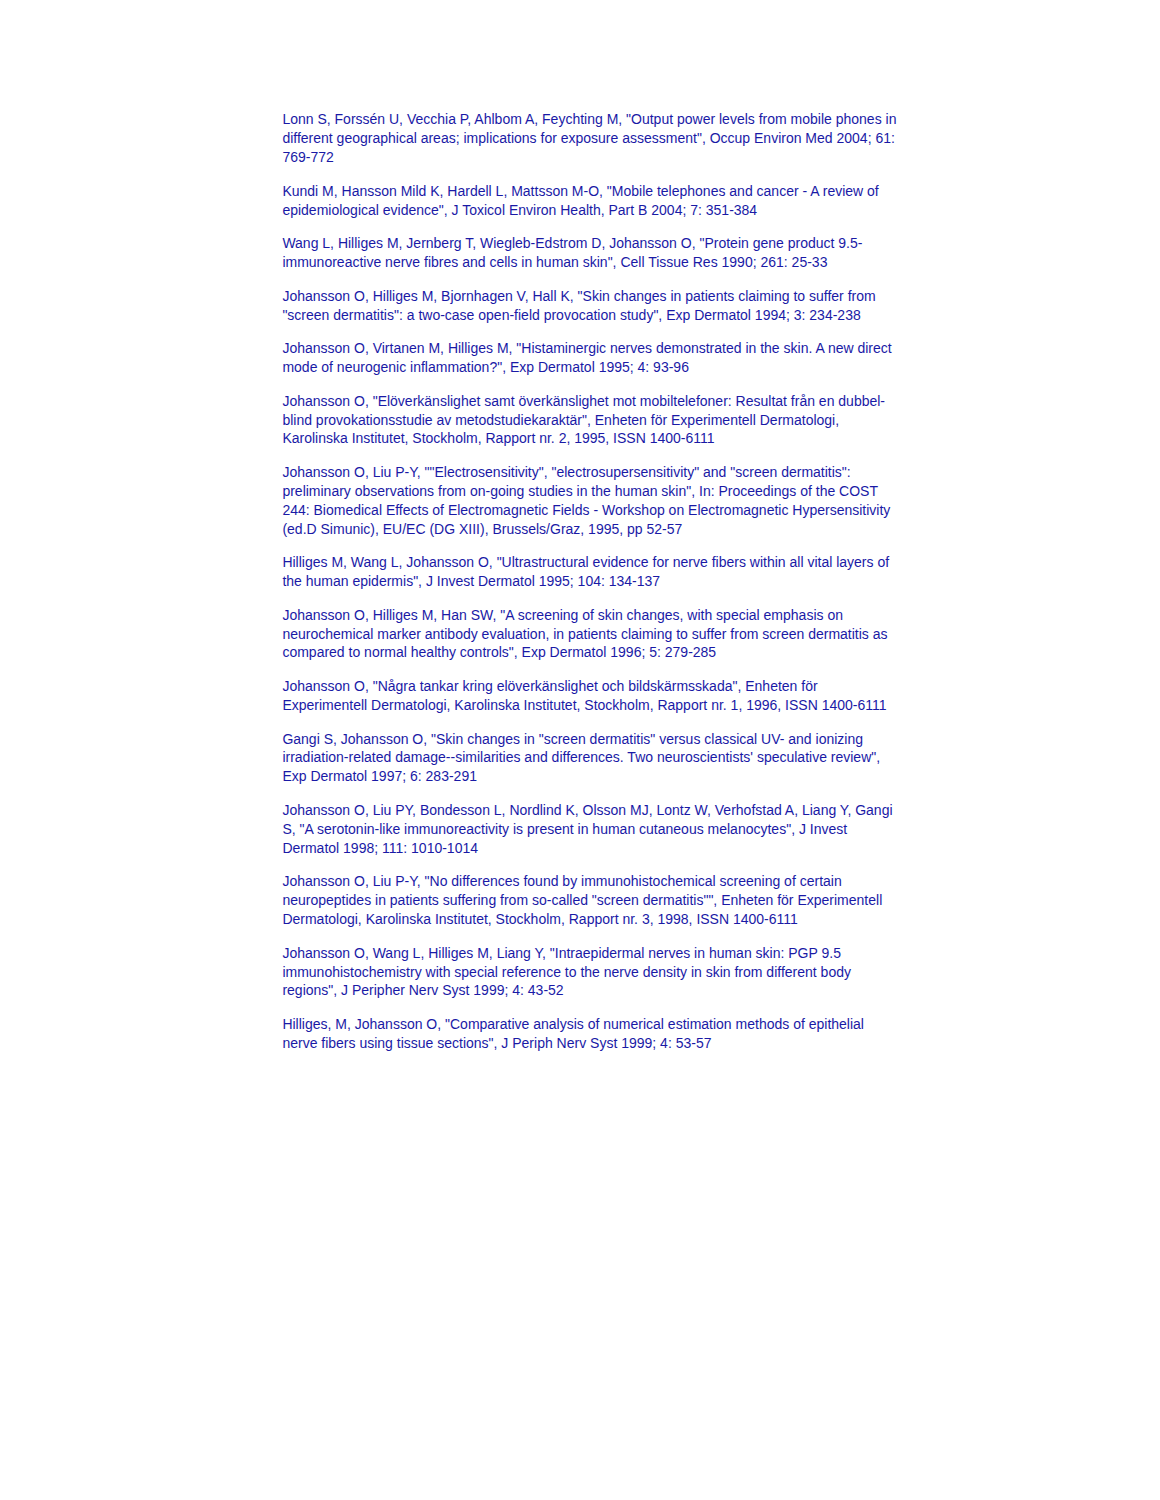Lonn S, Forssén U, Vecchia P, Ahlbom A, Feychting M, "Output power levels from mobile phones in different geographical areas; implications for exposure assessment", Occup Environ Med 2004; 61: 769-772
Kundi M, Hansson Mild K, Hardell L, Mattsson M-O, "Mobile telephones and cancer - A review of epidemiological evidence", J Toxicol Environ Health, Part B 2004; 7: 351-384
Wang L, Hilliges M, Jernberg T, Wiegleb-Edstrom D, Johansson O, "Protein gene product 9.5-immunoreactive nerve fibres and cells in human skin", Cell Tissue Res 1990; 261: 25-33
Johansson O, Hilliges M, Bjornhagen V, Hall K, "Skin changes in patients claiming to suffer from "screen dermatitis": a two-case open-field provocation study", Exp Dermatol 1994; 3: 234-238
Johansson O, Virtanen M, Hilliges M, "Histaminergic nerves demonstrated in the skin. A new direct mode of neurogenic inflammation?", Exp Dermatol 1995; 4: 93-96
Johansson O, "Elöverkänslighet samt överkänslighet mot mobiltelefoner: Resultat från en dubbel-blind provokationsstudie av metodstudiekaraktär", Enheten för Experimentell Dermatologi, Karolinska Institutet, Stockholm, Rapport nr. 2, 1995, ISSN 1400-6111
Johansson O, Liu P-Y, ""Electrosensitivity", "electrosupersensitivity" and "screen dermatitis": preliminary observations from on-going studies in the human skin", In: Proceedings of the COST 244: Biomedical Effects of Electromagnetic Fields - Workshop on Electromagnetic Hypersensitivity (ed.D Simunic), EU/EC (DG XIII), Brussels/Graz, 1995, pp 52-57
Hilliges M, Wang L, Johansson O, "Ultrastructural evidence for nerve fibers within all vital layers of the human epidermis", J Invest Dermatol 1995; 104: 134-137
Johansson O, Hilliges M, Han SW, "A screening of skin changes, with special emphasis on neurochemical marker antibody evaluation, in patients claiming to suffer from screen dermatitis as compared to normal healthy controls", Exp Dermatol 1996; 5: 279-285
Johansson O, "Några tankar kring elöverkänslighet och bildskärmsskada", Enheten för Experimentell Dermatologi, Karolinska Institutet, Stockholm, Rapport nr. 1, 1996, ISSN 1400-6111
Gangi S, Johansson O, "Skin changes in "screen dermatitis" versus classical UV- and ionizing irradiation-related damage--similarities and differences. Two neuroscientists' speculative review", Exp Dermatol 1997; 6: 283-291
Johansson O, Liu PY, Bondesson L, Nordlind K, Olsson MJ, Lontz W, Verhofstad A, Liang Y, Gangi S, "A serotonin-like immunoreactivity is present in human cutaneous melanocytes", J Invest Dermatol 1998; 111: 1010-1014
Johansson O, Liu P-Y, "No differences found by immunohistochemical screening of certain neuropeptides in patients suffering from so-called "screen dermatitis"", Enheten för Experimentell Dermatologi, Karolinska Institutet, Stockholm, Rapport nr. 3, 1998, ISSN 1400-6111
Johansson O, Wang L, Hilliges M, Liang Y, "Intraepidermal nerves in human skin: PGP 9.5 immunohistochemistry with special reference to the nerve density in skin from different body regions", J Peripher Nerv Syst 1999; 4: 43-52
Hilliges, M, Johansson O, "Comparative analysis of numerical estimation methods of epithelial nerve fibers using tissue sections", J Periph Nerv Syst 1999; 4: 53-57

• • • •

**Instructions to follow:** Take the lines above from the one containing "Wang L, Hilliges M, Jernberg" down to the one containing "Johansson O, Virtanen", and transcribe them exactly, both ends included.

**Output of the task:**
Wang L, Hilliges M, Jernberg T, Wiegleb-Edstrom D, Johansson O, "Protein gene product 9.5-immunoreactive nerve fibres and cells in human skin", Cell Tissue Res 1990; 261: 25-33
Johansson O, Hilliges M, Bjornhagen V, Hall K, "Skin changes in patients claiming to suffer from "screen dermatitis": a two-case open-field provocation study", Exp Dermatol 1994; 3: 234-238
Johansson O, Virtanen M, Hilliges M, "Histaminergic nerves demonstrated in the skin. A new direct mode of neurogenic inflammation?", Exp Dermatol 1995; 4: 93-96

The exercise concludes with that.